__WHAT THE EXERCISE ASKS__:
Copy the rows below word for word, from the line containing "práva na spravedlivý" through the last row, and leave out the pictures.

__RECORDS TO PROCESS__:
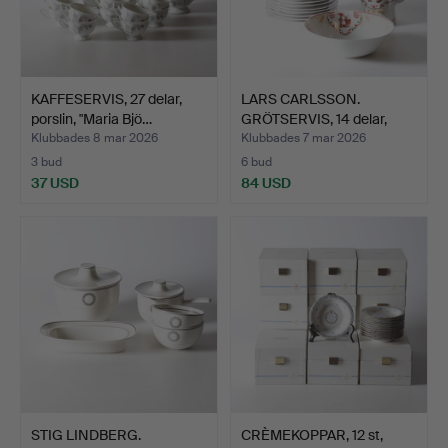
KAFFESERVIS, 27 delar,
LARS CARLSSON.
porslin, "Maria Bjö…
GRÖTSERVIS, 14 delar,
porsl…
Klubbades 8 mar 2026
Klubbades 7 mar 2026
3 bud
6 bud
37 USD
84 USD
STIG LINDBERG.
CRÈMEKOPPAR, 12 st,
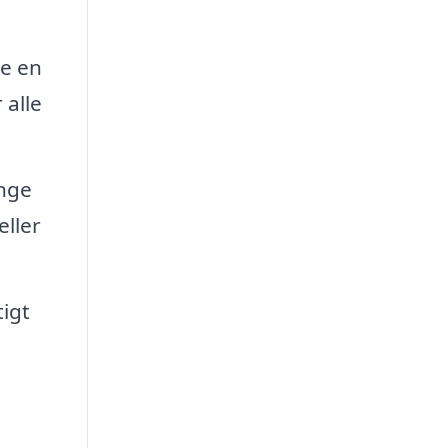
e en
 alle
ange
eller
tigt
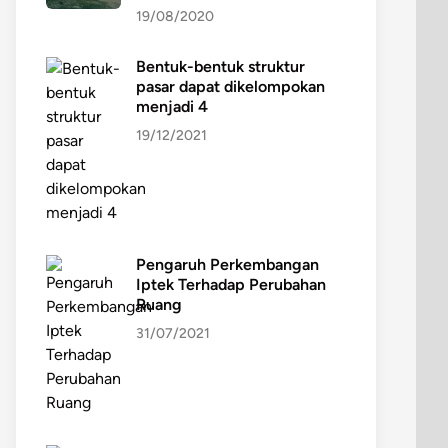
19/08/2020
Bentuk-bentuk struktur
pasar dapat dikelompokan
menjadi 4
19/12/2021
Pengaruh Perkembangan
Iptek Terhadap Perubahan
Ruang
31/07/2021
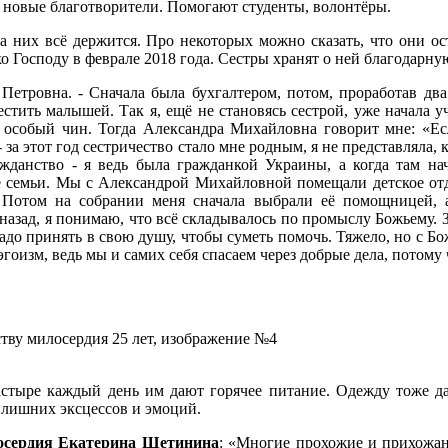
 новые благотворители. Помогают студенты, волонтёры.
о на них всё держится. Про некоторых можно сказать, что они 
 Господу в феврале 2018 года. Сестры хранят о ней благодарну
 Петровна. - Сначала была бухгалтером, потом, проработав дв
тить малышей. Так я, ещё не становясь сестрой, уже начала уч
о особый чин. Тогда Александра Михайловна говорит мне: «Ес
- за этот год сестричество стало мне родным, я не представляла, 
ажданство - я ведь была гражданкой Украины, а когда там нач
 семьи. Мы с Александрой Михайловной помещали детское отде
 Потом на собрании меня сначала выбрали её помощницей, а
ь назад, я понимаю, что всё складывалось по промыслу Божьему. З
надо принять в свою душу, чтобы суметь помочь. Тяжело, но с Б
гоизм, ведь мы и самих себя спасаем через добрые дела, потому
тыре каждый день им дают горячее питание. Одежду тоже даю
 лишних эксцессов и эмоций.
осердия Екатерина Щетинина
: «Многие прохожие и прихожан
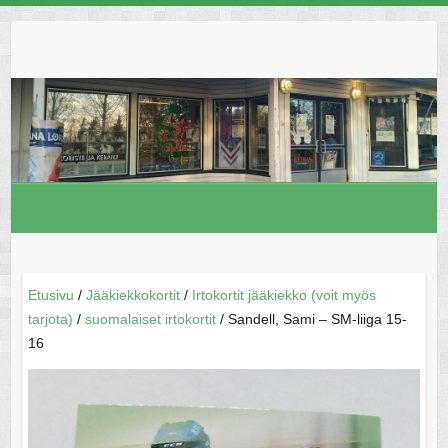
Skip
to
content
Etusivu
/
Jääkiekkokortit
/
Irtokortit jääkiekko (voit myös
tarjota)
/
suomalaiset irtokortit
/ Sandell, Sami – SM-liiga 15-
16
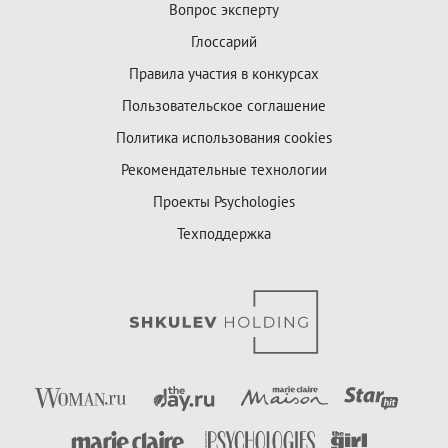
Вопрос эксперту
Глоссарий
Правила участия в конкурсах
Пользовательское соглашение
Политика использования cookies
Рекомендательные технологии
Проекты Psychologies
Техподдержка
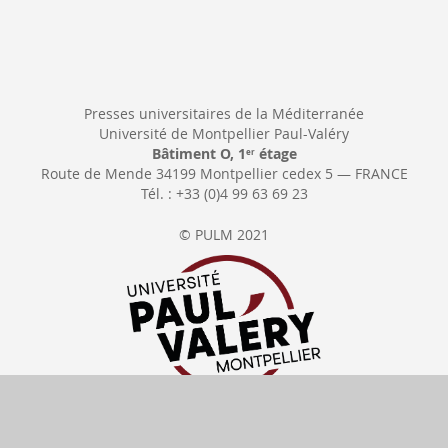
Presses universitaires de la Méditerranée
Université de Montpellier Paul-Valéry
Bâtiment O, 1
étage
er
Route de Mende 34199 Montpellier cedex 5 — FRANCE
Tél. : +33 (0)4 99 63 69 23
© PULM 2021
Se rétracter
Délais de livraison
Tous nos prix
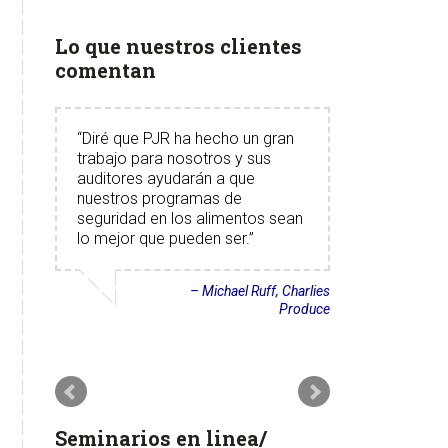
Lo que nuestros clientes
comentan
Diré que PJR ha hecho un gran
trabajo para nosotros y sus
auditores ayudarán a que
nuestros programas de
seguridad en los alimentos sean
lo mejor que pueden ser.
Michael Ruff
Charlies
Produce
Seminarios en linea/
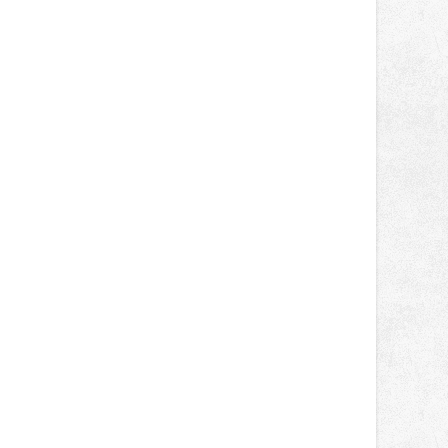
práva na spravedlivý
správní proces.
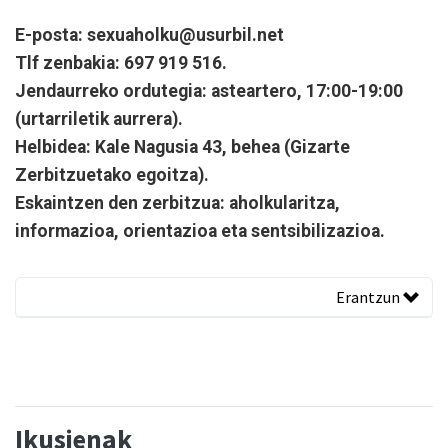
E-posta:
sexuaholku@usurbil.net
Tlf zenbakia:
697 919 516.
Jendaurreko ordutegia:
asteartero, 17:00-19:00
(urtarriletik aurrera).
Helbidea:
Kale Nagusia 43, behea (Gizarte
Zerbitzuetako egoitza).
Eskaintzen den zerbitzua:
aholkularitza,
informazioa, orientazioa eta sentsibilizazioa.
Erantzun
Ikusienak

__YOUR RESPONSE__:
práva na spravedlivý
správní proces.
E-posta:
sexuaholku@usurbil.net
Tlf zenbakia:
697 919 516.
Jendaurreko ordutegia:
asteartero, 17:00-19:00
(urtarriletik aurrera).
Helbidea:
Kale Nagusia 43, behea (Gizarte
Zerbitzuetako egoitza).
Eskaintzen den zerbitzua:
aholkularitza,
informazioa, orientazioa eta sentsibilizazioa.
Erantzun
Ikusienak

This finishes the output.